[EXTRACTED TEXT]:
---*---

Combining Voice and Image Recognition For Smart Home Security System

Combining Voice and Image Recognition
for Smart Home Security System
Hung-Te Lee, Rung-Ching Chen(&), and Wei-Hsiang Chung
Department of Information Management, Chaoyang University of Technology,

Taichung, Taiwan
crching@cyut.edu.tw
Abstract. Through to technique and hardware improvements, the human can

handle more significant data than before. Machine learning is a way to achieve
artificial intelligence, using difference algorithm to process difference type data,
let the system analyzing, learning, processing data like the way of a human. The
Artificial neural network has many types, such as the Recurrent Neural Network
that good at handling continuity data, the situation like speech recognition, since
speech is continuity, different letters combination with the various meaning, so
continuity data is essential to speech recognition. Raspberry Pi is an excellent
Internet of Things device because it is a kind of micro-computer, you can install
the operating system in it. The function is as a base; you can expand different
modules. For example, if we want to collect image information, we can install
the lens module, if we’re going to obtain sound data, we need to install the
microphone module. The current raspberry pi already has WIFI and Bluetooth,
so the raspberry pie is currently one of the favorite choices for IoT devices. In
this paper, we want to apply the technique of face recognition and speech
recognition in life, using a raspberry pi to build a home security system. We
proposed an architecture that combines face recognition and voice recognition to
develop a home security system. Through face and voice recognition, we
double-checking the identity is correct or not to improve convenience and
security of the smart home environment. Raspberry Pi is the home security
system’s kernel and uses lens module to collect face information and micro-
phone module to collect voice information. Raspberry Pi upload the data to the
face API and speaker recognition system. The face API is used to recognize face
information; the speech API is used to identify voice information. When the
identity of the face API result is equal to the character of the speech API result, it
is completing the verification requirement; the system will continue next step to
control devices, like an electronic lock or other devices that supported remote
control.
Keywords: Face recognition Speaker recognition Smart home

Internet of Things Raspberry Pi
© Springer Nature Singapore Pte Ltd. 2019

J. C. Hung et al. (Eds.): FC 2018, LNEE 542, pp. 212–221, 2019.
https://doi.org/10.1007/978-981-13-3648-5_25
Combining Voice and Image Recognition for Smart Home … 213
1 Introduction
1.1 Background
Internet of things (IOT) is a hot topic in this day; It makes world turning to intelligent
quickly, maybe the scene of Sci-fi movies is close to our life already. The world of IOT,
sensors are everywhere, because it collects many data to improve human’s life. How to
use these data to help human, so Artificial Intelligent (AI) becoming the hot topic, AI
can let computer learning data, and we can call this “Machine Learning,” while the
computer is getting data and work as a human. AI has experienced low ebb before, but
technique growing let AI relive, back to the hot topic.

---*---

[Dataset entries]:
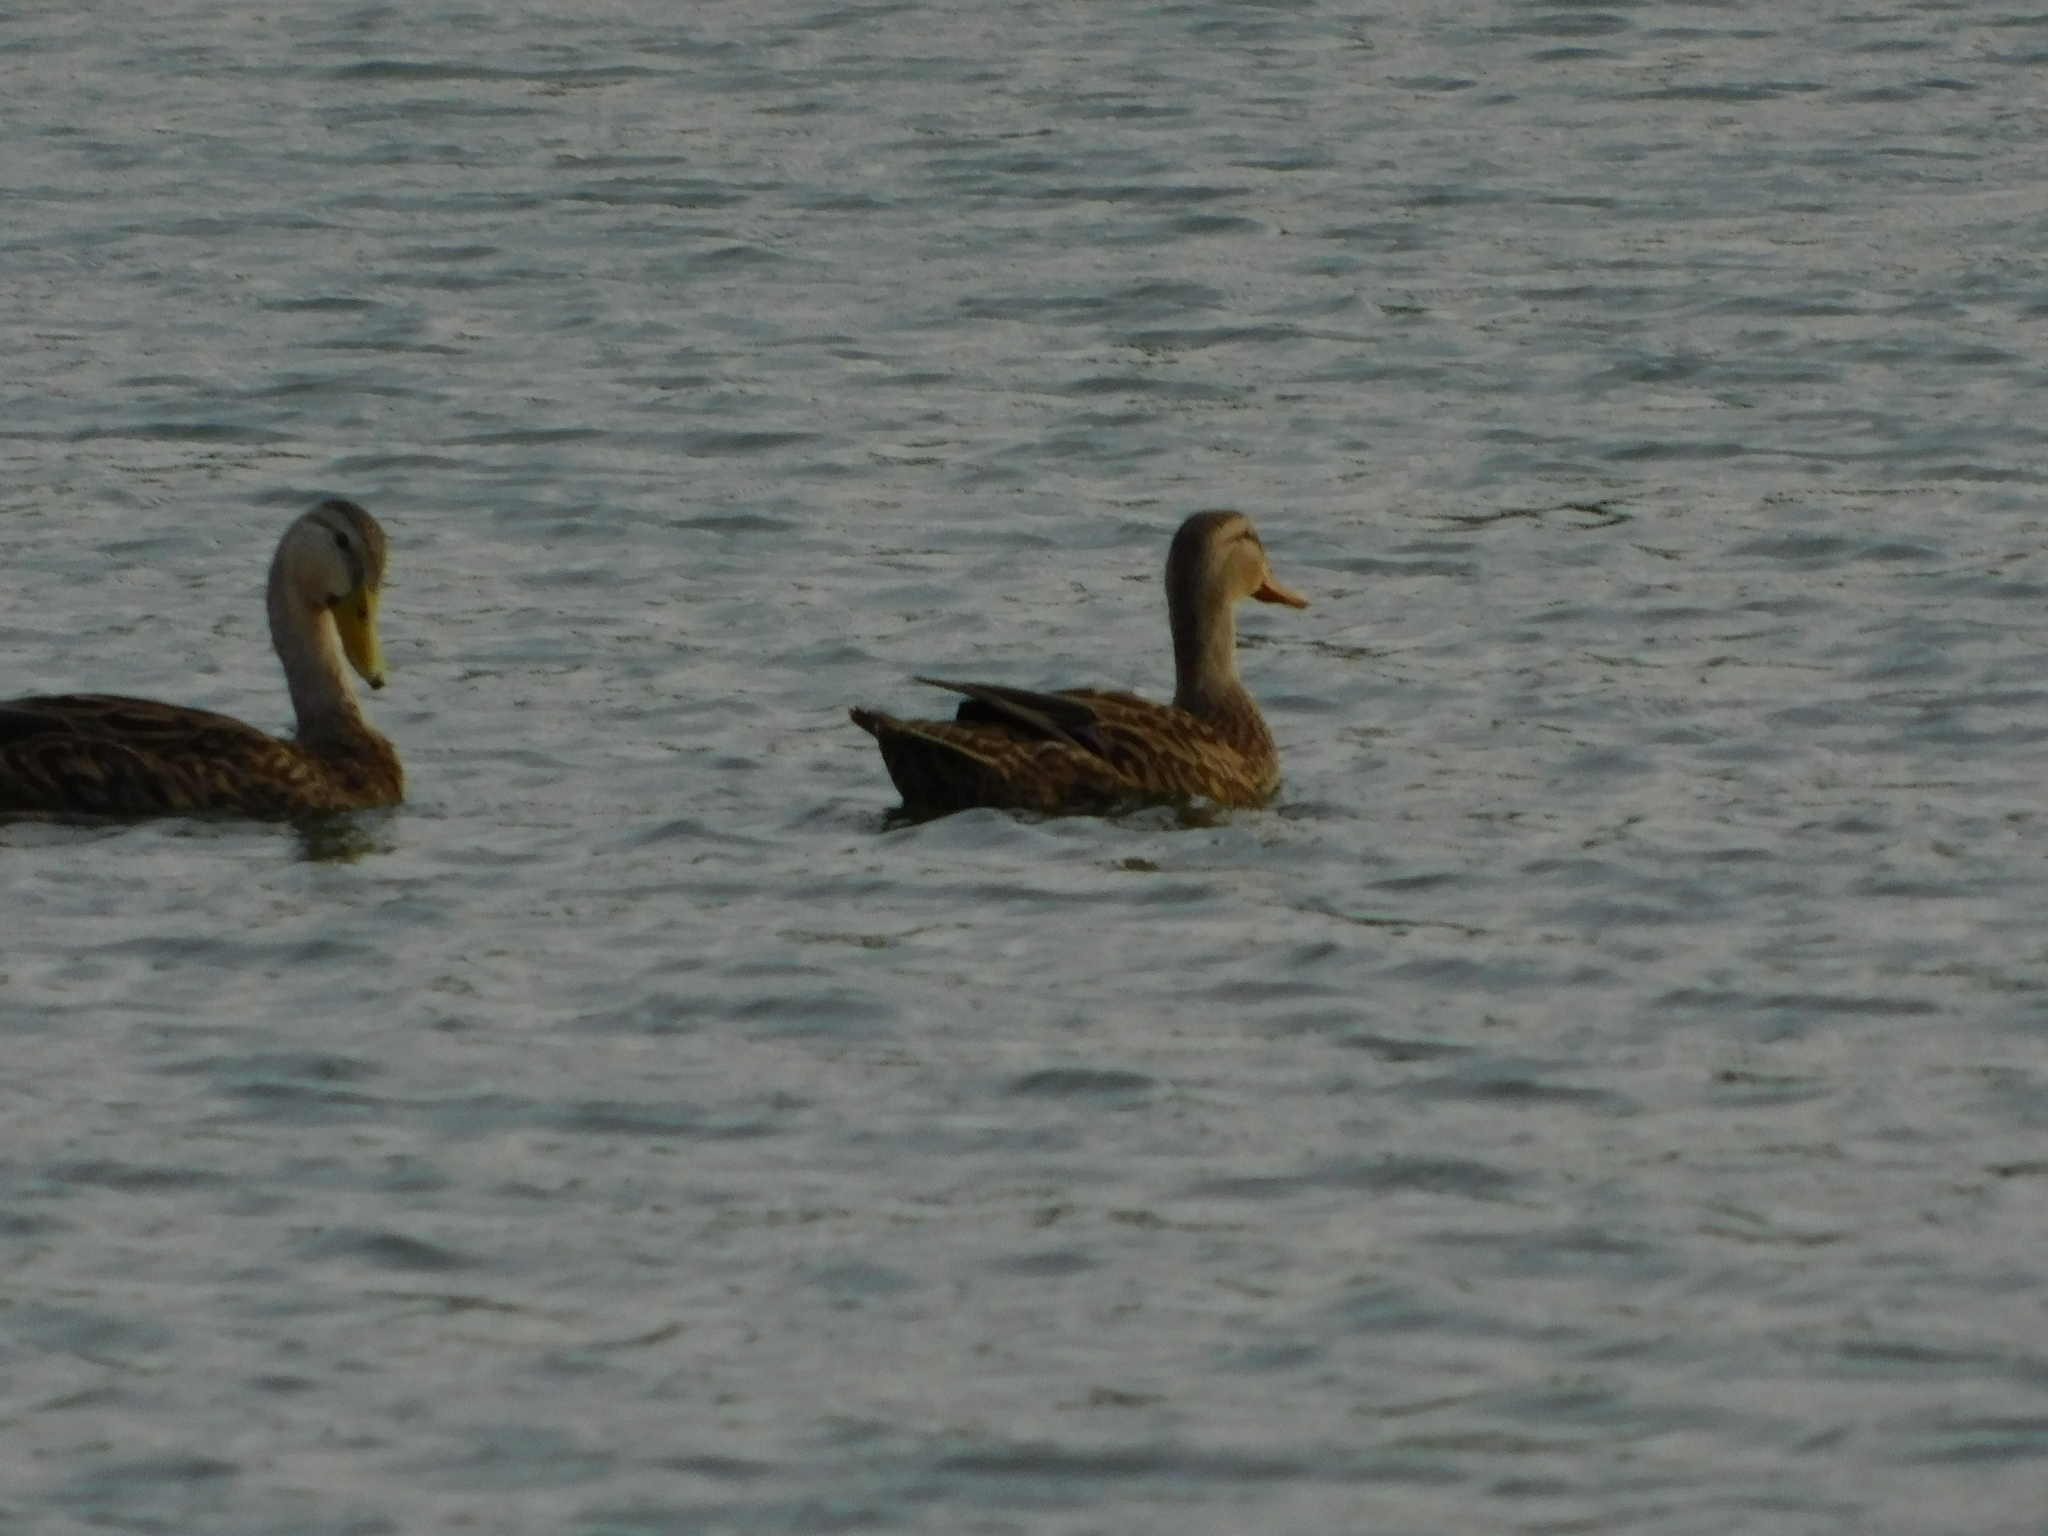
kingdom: Animalia
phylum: Chordata
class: Aves
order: Anseriformes
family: Anatidae
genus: Anas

---*---

[SET OF TASKS]:
a - For each statement about the smart home security paper, answer yes or no depending on whether it agrees with the paper, and quote the words that decide it: (i) The Raspberry Pi collects face information through a lens module. (ii) The face API is used to identify voice information. (iii) The current Raspberry Pi has no WIFI.
b - Retype everything in the smart home security paper from "Keywords: Face recognition" down to "pp. 212–221, 2019.".

[TASK RESPONSES]:
a -
(i) Yes: "uses lens module to collect face information"
(ii) No: "The face API is used to recognize face information; the speech API is used to identify voice information."
(iii) No: "The current raspberry pi already has WIFI and Bluetooth"

b -
Keywords: Face recognition Speaker recognition Smart home

Internet of Things Raspberry Pi
© Springer Nature Singapore Pte Ltd. 2019

J. C. Hung et al. (Eds.): FC 2018, LNEE 542, pp. 212–221, 2019.